**WHAT YOU HAVE TO DO**.
Reproduce the following data exactly, minus any images.

**MATERIAL PROVIDED**.

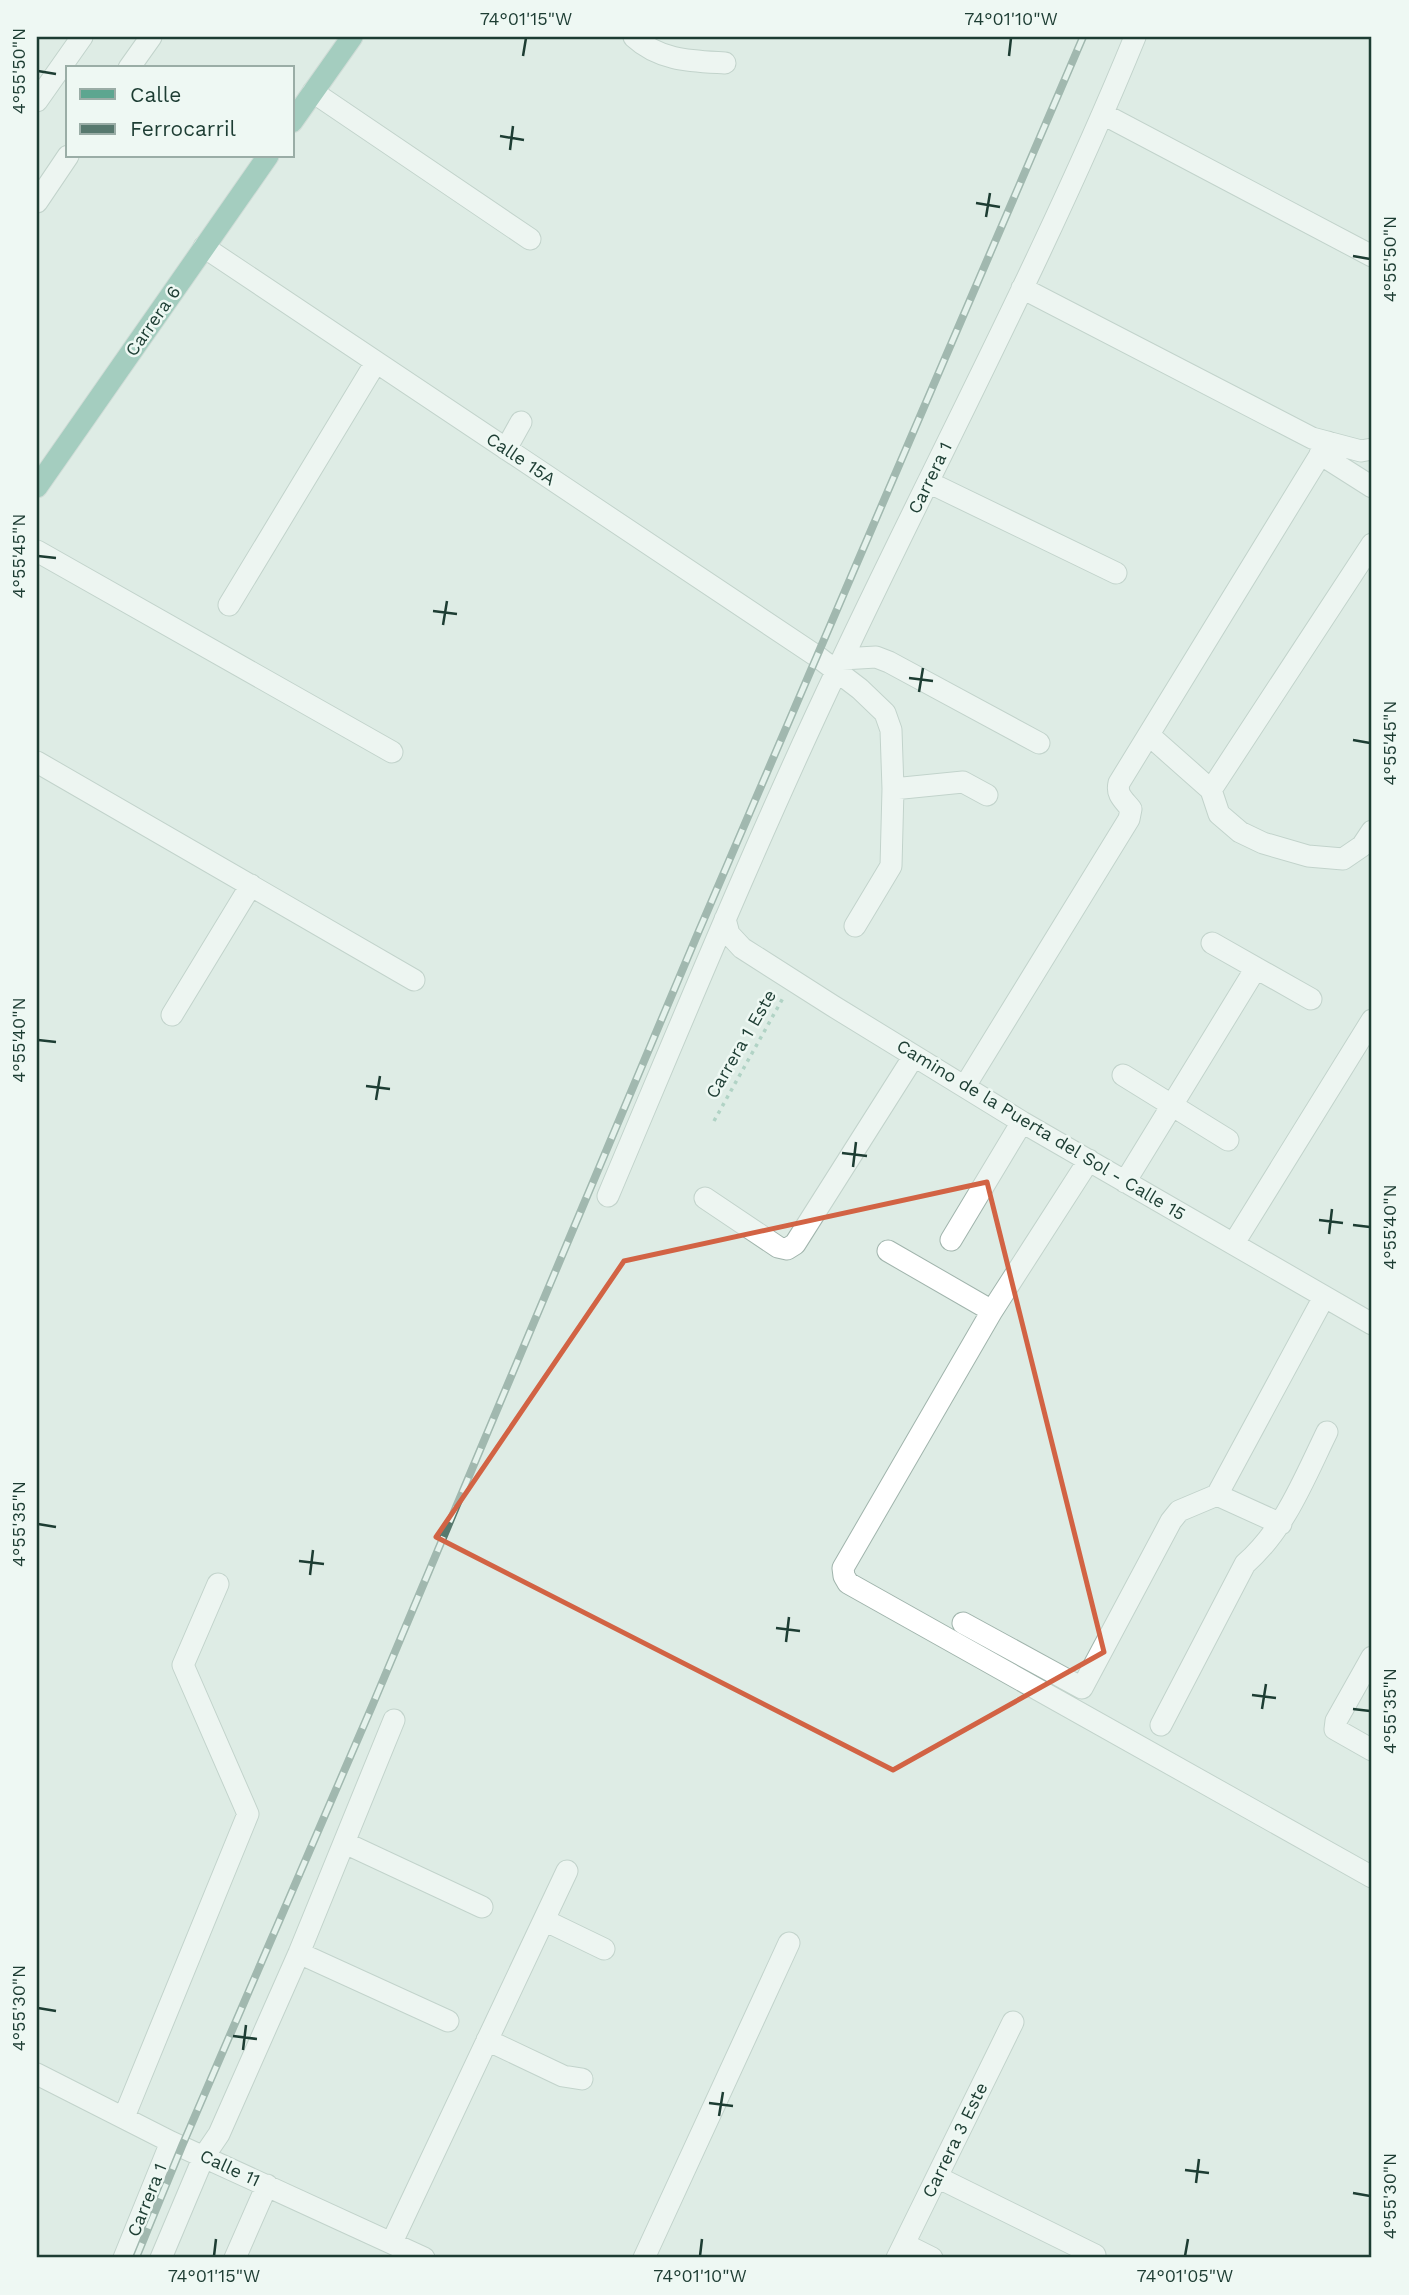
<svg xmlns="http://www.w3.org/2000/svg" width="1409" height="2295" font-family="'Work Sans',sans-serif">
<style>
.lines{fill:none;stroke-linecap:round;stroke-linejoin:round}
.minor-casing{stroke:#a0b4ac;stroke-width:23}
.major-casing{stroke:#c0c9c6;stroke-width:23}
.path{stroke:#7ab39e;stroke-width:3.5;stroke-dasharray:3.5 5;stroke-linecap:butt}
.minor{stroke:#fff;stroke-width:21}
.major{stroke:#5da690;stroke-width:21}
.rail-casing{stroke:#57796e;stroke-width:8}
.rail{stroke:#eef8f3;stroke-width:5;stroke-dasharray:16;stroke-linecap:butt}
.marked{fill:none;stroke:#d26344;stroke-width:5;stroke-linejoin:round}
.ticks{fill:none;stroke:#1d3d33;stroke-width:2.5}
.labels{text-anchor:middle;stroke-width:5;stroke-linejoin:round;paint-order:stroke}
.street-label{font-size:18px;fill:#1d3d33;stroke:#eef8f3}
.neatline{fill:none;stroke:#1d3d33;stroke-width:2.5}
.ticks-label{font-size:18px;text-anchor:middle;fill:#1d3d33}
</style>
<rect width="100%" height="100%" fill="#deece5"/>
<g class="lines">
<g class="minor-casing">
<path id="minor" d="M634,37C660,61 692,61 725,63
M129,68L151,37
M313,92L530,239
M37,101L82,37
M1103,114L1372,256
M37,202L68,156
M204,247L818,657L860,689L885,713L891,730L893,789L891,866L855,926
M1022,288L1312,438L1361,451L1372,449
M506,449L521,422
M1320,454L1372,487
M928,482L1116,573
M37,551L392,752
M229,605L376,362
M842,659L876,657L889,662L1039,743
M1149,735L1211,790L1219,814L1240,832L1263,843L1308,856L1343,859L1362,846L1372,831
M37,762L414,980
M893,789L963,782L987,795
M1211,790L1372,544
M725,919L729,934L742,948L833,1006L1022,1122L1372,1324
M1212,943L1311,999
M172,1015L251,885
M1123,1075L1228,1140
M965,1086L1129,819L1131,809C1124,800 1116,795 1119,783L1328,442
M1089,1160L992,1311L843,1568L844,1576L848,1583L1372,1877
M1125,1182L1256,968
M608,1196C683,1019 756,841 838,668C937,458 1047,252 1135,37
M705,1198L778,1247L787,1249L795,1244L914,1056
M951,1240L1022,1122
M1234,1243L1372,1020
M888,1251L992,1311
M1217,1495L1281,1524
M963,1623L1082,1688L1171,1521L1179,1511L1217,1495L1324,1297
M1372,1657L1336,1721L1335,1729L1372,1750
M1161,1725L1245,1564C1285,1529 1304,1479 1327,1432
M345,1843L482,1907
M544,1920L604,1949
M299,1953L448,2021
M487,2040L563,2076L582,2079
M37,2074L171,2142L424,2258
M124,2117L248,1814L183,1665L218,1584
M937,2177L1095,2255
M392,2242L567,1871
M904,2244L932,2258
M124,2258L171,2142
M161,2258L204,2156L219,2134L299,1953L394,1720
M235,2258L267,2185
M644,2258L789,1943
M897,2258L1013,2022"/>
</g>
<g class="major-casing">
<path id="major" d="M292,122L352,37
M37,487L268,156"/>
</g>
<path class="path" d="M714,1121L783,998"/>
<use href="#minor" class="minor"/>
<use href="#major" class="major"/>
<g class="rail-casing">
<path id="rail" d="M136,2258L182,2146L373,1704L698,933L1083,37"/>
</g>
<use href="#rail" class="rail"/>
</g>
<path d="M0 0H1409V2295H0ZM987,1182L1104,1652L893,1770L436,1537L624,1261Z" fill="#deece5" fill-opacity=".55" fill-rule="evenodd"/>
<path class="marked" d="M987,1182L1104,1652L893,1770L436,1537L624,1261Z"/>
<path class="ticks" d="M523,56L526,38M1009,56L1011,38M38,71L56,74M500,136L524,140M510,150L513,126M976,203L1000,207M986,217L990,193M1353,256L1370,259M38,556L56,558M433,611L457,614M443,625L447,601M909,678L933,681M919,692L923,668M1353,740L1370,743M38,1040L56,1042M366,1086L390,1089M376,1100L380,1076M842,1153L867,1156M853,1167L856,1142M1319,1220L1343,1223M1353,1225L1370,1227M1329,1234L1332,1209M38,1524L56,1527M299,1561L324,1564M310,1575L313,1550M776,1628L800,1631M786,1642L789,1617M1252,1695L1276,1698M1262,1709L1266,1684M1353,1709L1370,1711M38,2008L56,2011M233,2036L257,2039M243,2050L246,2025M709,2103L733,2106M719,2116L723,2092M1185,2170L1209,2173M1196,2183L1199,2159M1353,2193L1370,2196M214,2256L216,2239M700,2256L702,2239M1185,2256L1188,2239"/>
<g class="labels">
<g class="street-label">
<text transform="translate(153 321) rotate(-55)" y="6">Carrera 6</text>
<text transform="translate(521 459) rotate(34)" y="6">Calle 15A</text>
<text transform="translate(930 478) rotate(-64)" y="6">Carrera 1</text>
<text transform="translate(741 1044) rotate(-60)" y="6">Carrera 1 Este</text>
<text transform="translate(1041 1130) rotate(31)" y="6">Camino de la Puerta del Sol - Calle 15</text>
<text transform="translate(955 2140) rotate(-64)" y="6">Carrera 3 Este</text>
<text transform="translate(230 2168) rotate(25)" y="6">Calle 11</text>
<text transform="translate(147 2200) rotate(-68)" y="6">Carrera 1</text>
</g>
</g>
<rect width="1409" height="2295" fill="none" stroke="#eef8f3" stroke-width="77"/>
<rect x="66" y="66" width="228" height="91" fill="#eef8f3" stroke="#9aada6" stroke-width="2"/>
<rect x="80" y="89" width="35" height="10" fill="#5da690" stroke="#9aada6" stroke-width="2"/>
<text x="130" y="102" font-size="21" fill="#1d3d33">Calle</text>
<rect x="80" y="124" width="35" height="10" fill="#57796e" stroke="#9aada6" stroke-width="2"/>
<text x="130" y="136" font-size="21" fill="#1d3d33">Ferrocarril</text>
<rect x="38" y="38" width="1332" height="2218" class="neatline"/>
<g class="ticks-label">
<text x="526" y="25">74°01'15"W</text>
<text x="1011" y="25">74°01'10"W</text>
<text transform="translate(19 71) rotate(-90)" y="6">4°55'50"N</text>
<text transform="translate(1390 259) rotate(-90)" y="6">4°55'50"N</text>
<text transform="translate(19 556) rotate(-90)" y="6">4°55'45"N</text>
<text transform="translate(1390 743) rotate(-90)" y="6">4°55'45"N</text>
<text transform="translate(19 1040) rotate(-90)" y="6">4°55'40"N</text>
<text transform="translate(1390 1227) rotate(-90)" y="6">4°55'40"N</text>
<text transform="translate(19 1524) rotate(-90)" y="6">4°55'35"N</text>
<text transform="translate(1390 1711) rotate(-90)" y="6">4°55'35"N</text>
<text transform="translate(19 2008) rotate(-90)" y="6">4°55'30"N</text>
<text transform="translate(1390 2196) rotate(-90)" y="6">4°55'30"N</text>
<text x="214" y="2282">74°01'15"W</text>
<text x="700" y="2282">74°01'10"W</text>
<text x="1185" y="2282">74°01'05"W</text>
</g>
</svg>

**ANSWER TO THIS TASK**.
<svg xmlns="http://www.w3.org/2000/svg" width="1409" height="2295" font-family="'Work Sans',sans-serif">
<style>
.lines{fill:none;stroke-linecap:round;stroke-linejoin:round}
.minor-casing{stroke:#a0b4ac;stroke-width:23}
.major-casing{stroke:#c0c9c6;stroke-width:23}
.path{stroke:#7ab39e;stroke-width:3.5;stroke-dasharray:3.5 5;stroke-linecap:butt}
.minor{stroke:#fff;stroke-width:21}
.major{stroke:#5da690;stroke-width:21}
.rail-casing{stroke:#57796e;stroke-width:8}
.rail{stroke:#eef8f3;stroke-width:5;stroke-dasharray:16;stroke-linecap:butt}
.marked{fill:none;stroke:#d26344;stroke-width:5;stroke-linejoin:round}
.ticks{fill:none;stroke:#1d3d33;stroke-width:2.5}
.labels{text-anchor:middle;stroke-width:5;stroke-linejoin:round;paint-order:stroke}
.street-label{font-size:18px;fill:#1d3d33;stroke:#eef8f3}
.neatline{fill:none;stroke:#1d3d33;stroke-width:2.5}
.ticks-label{font-size:18px;text-anchor:middle;fill:#1d3d33}
</style>
<rect width="100%" height="100%" fill="#deece5"/>
<g class="lines">
<g class="minor-casing">
<path id="minor" d="M634,37C660,61 692,61 725,63
M129,68L151,37
M313,92L530,239
M37,101L82,37
M1103,114L1372,256
M37,202L68,156
M204,247L818,657L860,689L885,713L891,730L893,789L891,866L855,926
M1022,288L1312,438L1361,451L1372,449
M506,449L521,422
M1320,454L1372,487
M928,482L1116,573
M37,551L392,752
M229,605L376,362
M842,659L876,657L889,662L1039,743
M1149,735L1211,790L1219,814L1240,832L1263,843L1308,856L1343,859L1362,846L1372,831
M37,762L414,980
M893,789L963,782L987,795
M1211,790L1372,544
M725,919L729,934L742,948L833,1006L1022,1122L1372,1324
M1212,943L1311,999
M172,1015L251,885
M1123,1075L1228,1140
M965,1086L1129,819L1131,809C1124,800 1116,795 1119,783L1328,442
M1089,1160L992,1311L843,1568L844,1576L848,1583L1372,1877
M1125,1182L1256,968
M608,1196C683,1019 756,841 838,668C937,458 1047,252 1135,37
M705,1198L778,1247L787,1249L795,1244L914,1056
M951,1240L1022,1122
M1234,1243L1372,1020
M888,1251L992,1311
M1217,1495L1281,1524
M963,1623L1082,1688L1171,1521L1179,1511L1217,1495L1324,1297
M1372,1657L1336,1721L1335,1729L1372,1750
M1161,1725L1245,1564C1285,1529 1304,1479 1327,1432
M345,1843L482,1907
M544,1920L604,1949
M299,1953L448,2021
M487,2040L563,2076L582,2079
M37,2074L171,2142L424,2258
M124,2117L248,1814L183,1665L218,1584
M937,2177L1095,2255
M392,2242L567,1871
M904,2244L932,2258
M124,2258L171,2142
M161,2258L204,2156L219,2134L299,1953L394,1720
M235,2258L267,2185
M644,2258L789,1943
M897,2258L1013,2022"/>
</g>
<g class="major-casing">
<path id="major" d="M292,122L352,37
M37,487L268,156"/>
</g>
<path class="path" d="M714,1121L783,998"/>
<use href="#minor" class="minor"/>
<use href="#major" class="major"/>
<g class="rail-casing">
<path id="rail" d="M136,2258L182,2146L373,1704L698,933L1083,37"/>
</g>
<use href="#rail" class="rail"/>
</g>
<path d="M0 0H1409V2295H0ZM987,1182L1104,1652L893,1770L436,1537L624,1261Z" fill="#deece5" fill-opacity=".55" fill-rule="evenodd"/>
<path class="marked" d="M987,1182L1104,1652L893,1770L436,1537L624,1261Z"/>
<path class="ticks" d="M523,56L526,38M1009,56L1011,38M38,71L56,74M500,136L524,140M510,150L513,126M976,203L1000,207M986,217L990,193M1353,256L1370,259M38,556L56,558M433,611L457,614M443,625L447,601M909,678L933,681M919,692L923,668M1353,740L1370,743M38,1040L56,1042M366,1086L390,1089M376,1100L380,1076M842,1153L867,1156M853,1167L856,1142M1319,1220L1343,1223M1353,1225L1370,1227M1329,1234L1332,1209M38,1524L56,1527M299,1561L324,1564M310,1575L313,1550M776,1628L800,1631M786,1642L789,1617M1252,1695L1276,1698M1262,1709L1266,1684M1353,1709L1370,1711M38,2008L56,2011M233,2036L257,2039M243,2050L246,2025M709,2103L733,2106M719,2116L723,2092M1185,2170L1209,2173M1196,2183L1199,2159M1353,2193L1370,2196M214,2256L216,2239M700,2256L702,2239M1185,2256L1188,2239"/>
<g class="labels">
<g class="street-label">
<text transform="translate(153 321) rotate(-55)" y="6">Carrera 6</text>
<text transform="translate(521 459) rotate(34)" y="6">Calle 15A</text>
<text transform="translate(930 478) rotate(-64)" y="6">Carrera 1</text>
<text transform="translate(741 1044) rotate(-60)" y="6">Carrera 1 Este</text>
<text transform="translate(1041 1130) rotate(31)" y="6">Camino de la Puerta del Sol - Calle 15</text>
<text transform="translate(955 2140) rotate(-64)" y="6">Carrera 3 Este</text>
<text transform="translate(230 2168) rotate(25)" y="6">Calle 11</text>
<text transform="translate(147 2200) rotate(-68)" y="6">Carrera 1</text>
</g>
</g>
<rect width="1409" height="2295" fill="none" stroke="#eef8f3" stroke-width="77"/>
<rect x="66" y="66" width="228" height="91" fill="#eef8f3" stroke="#9aada6" stroke-width="2"/>
<rect x="80" y="89" width="35" height="10" fill="#5da690" stroke="#9aada6" stroke-width="2"/>
<text x="130" y="102" font-size="21" fill="#1d3d33">Calle</text>
<rect x="80" y="124" width="35" height="10" fill="#57796e" stroke="#9aada6" stroke-width="2"/>
<text x="130" y="136" font-size="21" fill="#1d3d33">Ferrocarril</text>
<rect x="38" y="38" width="1332" height="2218" class="neatline"/>
<g class="ticks-label">
<text x="526" y="25">74°01'15"W</text>
<text x="1011" y="25">74°01'10"W</text>
<text transform="translate(19 71) rotate(-90)" y="6">4°55'50"N</text>
<text transform="translate(1390 259) rotate(-90)" y="6">4°55'50"N</text>
<text transform="translate(19 556) rotate(-90)" y="6">4°55'45"N</text>
<text transform="translate(1390 743) rotate(-90)" y="6">4°55'45"N</text>
<text transform="translate(19 1040) rotate(-90)" y="6">4°55'40"N</text>
<text transform="translate(1390 1227) rotate(-90)" y="6">4°55'40"N</text>
<text transform="translate(19 1524) rotate(-90)" y="6">4°55'35"N</text>
<text transform="translate(1390 1711) rotate(-90)" y="6">4°55'35"N</text>
<text transform="translate(19 2008) rotate(-90)" y="6">4°55'30"N</text>
<text transform="translate(1390 2196) rotate(-90)" y="6">4°55'30"N</text>
<text x="214" y="2282">74°01'15"W</text>
<text x="700" y="2282">74°01'10"W</text>
<text x="1185" y="2282">74°01'05"W</text>
</g>
</svg>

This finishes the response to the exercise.